The day after Christmas I delivered it to my happy librarian, who now faced the problem of building a collection of Thomas’ books around this masterpiece. I never actually found out, but I always sincerely hoped that the first person he showed the new acquisition was the adviser who had predicted the impossibility of finding any such thing.

Some few years before his death, William Faulkner deposited all of his manuscripts at the University of Virginia. Virtually everything was there except the manuscript of his first novel, Soldier’s Pay, which was presumed to have been lost or destroyed. Faulkner himself had no recollection of what had happened to it. Yet a few years ago I discovered it, in the possession of an elderly gentleman who had been Faulkner’s roommate in the days after World War I in the French Quarter of New Orleans. Here it was, the entire manuscript with holograph revisions, along with several unpublished short stories, many poems in holograph (some of them unpublished), and even a variant ending for the novel. Everything was still in the original mailing carton addressed to Faulkner by the agent who was returning the material to him. The manuscript itself was in a shirt box.
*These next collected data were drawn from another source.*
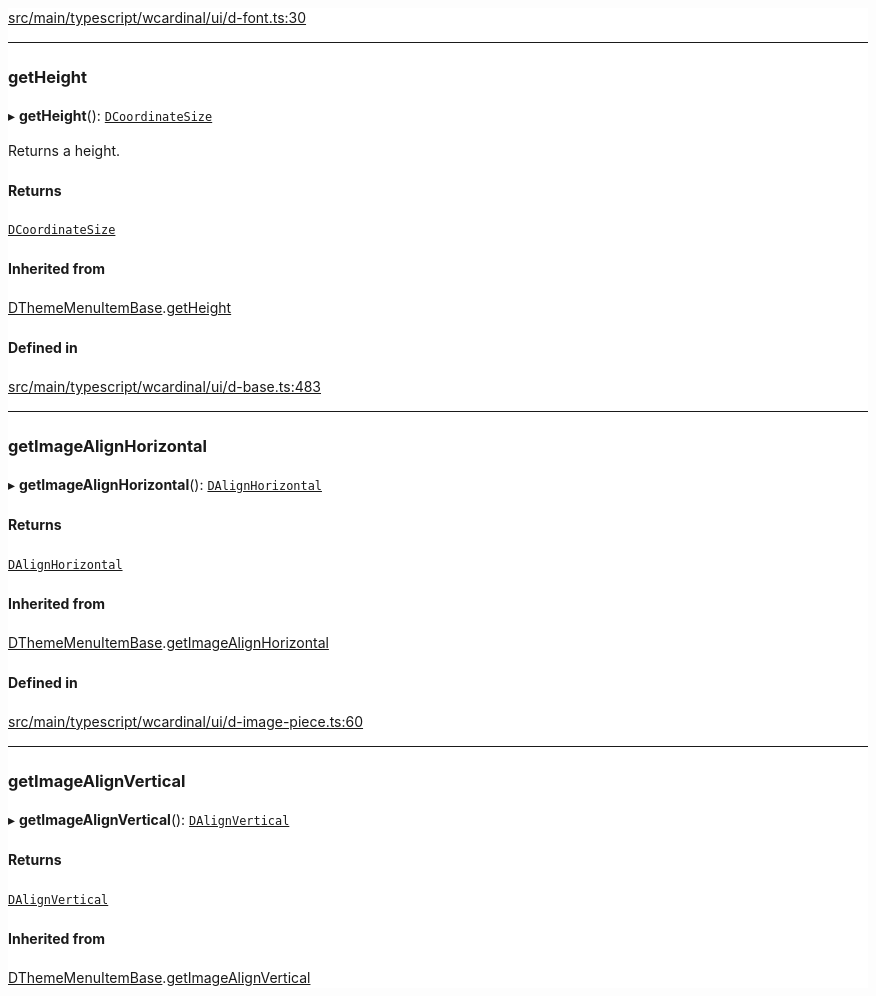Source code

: [src/main/typescript/wcardinal/ui/d-font.ts:30](https://github.com/winter-cardinal/winter-cardinal-ui/blob/v0.154.0/src/main/typescript/wcardinal/ui/d-font.ts#L30)

___

### getHeight

▸ **getHeight**(): [`DCoordinateSize`](../README.md#dcoordinatesize)

Returns a height.

#### Returns

[`DCoordinateSize`](../README.md#dcoordinatesize)

#### Inherited from

[DThemeMenuItemBase](DThemeMenuItemBase.md).[getHeight](DThemeMenuItemBase.md#getheight)

#### Defined in

[src/main/typescript/wcardinal/ui/d-base.ts:483](https://github.com/winter-cardinal/winter-cardinal-ui/blob/v0.154.0/src/main/typescript/wcardinal/ui/d-base.ts#L483)

___

### getImageAlignHorizontal

▸ **getImageAlignHorizontal**(): [`DAlignHorizontal`](../README.md#dalignhorizontal)

#### Returns

[`DAlignHorizontal`](../README.md#dalignhorizontal)

#### Inherited from

[DThemeMenuItemBase](DThemeMenuItemBase.md).[getImageAlignHorizontal](DThemeMenuItemBase.md#getimagealignhorizontal)

#### Defined in

[src/main/typescript/wcardinal/ui/d-image-piece.ts:60](https://github.com/winter-cardinal/winter-cardinal-ui/blob/v0.154.0/src/main/typescript/wcardinal/ui/d-image-piece.ts#L60)

___

### getImageAlignVertical

▸ **getImageAlignVertical**(): [`DAlignVertical`](../README.md#dalignvertical)

#### Returns

[`DAlignVertical`](../README.md#dalignvertical)

#### Inherited from

[DThemeMenuItemBase](DThemeMenuItemBase.md).[getImageAlignVertical](DThemeMenuItemBase.md#getimagealignvertical)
It seems that when Faulkner and the roommate decided to go their separate ways, Faulkner abandoned the material to be thrown away, but the roommate had the prescience to preserve it. The incident shows that once again it was not too late, despite what everyone thought, to acquire an important Faulkner manuscript.

Even more recently, all important literary material by Conrad Aiken was thought to have vanished from the market when his widow sold his entire archive to the Henry Huntington Library and Art Gallery in San Marino, California. But within a year of that transaction, the working draft of his most famous novel, Blue Voyage, came to light in the estate of one of his lifelong friends. Aiken had inscribed it to the man as a gift, along with several notebooks of poem drafts, and all the manuscripts came up for sale.

e9781602399853_i0011.jpg

Working draft of an unpublished poem by William Faulkner. From the author’s collection.

Outside the rarefied world of manuscripts, there is no way of knowing when a large collection or cache of books of superb quality will come to light. Many wonderful collections, previously unknown to dealers or other collectors, are continually surfacing. One such nearly incredible collection was sold by the Swann Galleries a few years ago. No one had ever heard tell of the collector or the collection. Put on the market by the lawyers for the estate, it comprised superb runs of Faulkner, Joyce, and Stein, including the long-lost fifth copy of Stein’s The Making of Americans in the vellum edition, of which only five had been printed. For many years four copies could be located, and the fifth was surmised to have perished during World War II. But suddenly it surfaced along with such other gems as a signed, limited Ulysses, a handwritten book by Faulkner, and historically important letters by Stein describing the now famous Salon d’Automne, where Matisse first attracted public attention.

This kind of collection sometimes gravitates into a dealer’s hands and forms the basis of an exceptional catalog; sometimes, as mentioned, it comes up at auction; or occasionally it even finds its way into an ordinary secondhand bookshop. More about this aspect will be said in a later chapter. Meanwhile, don’t despair.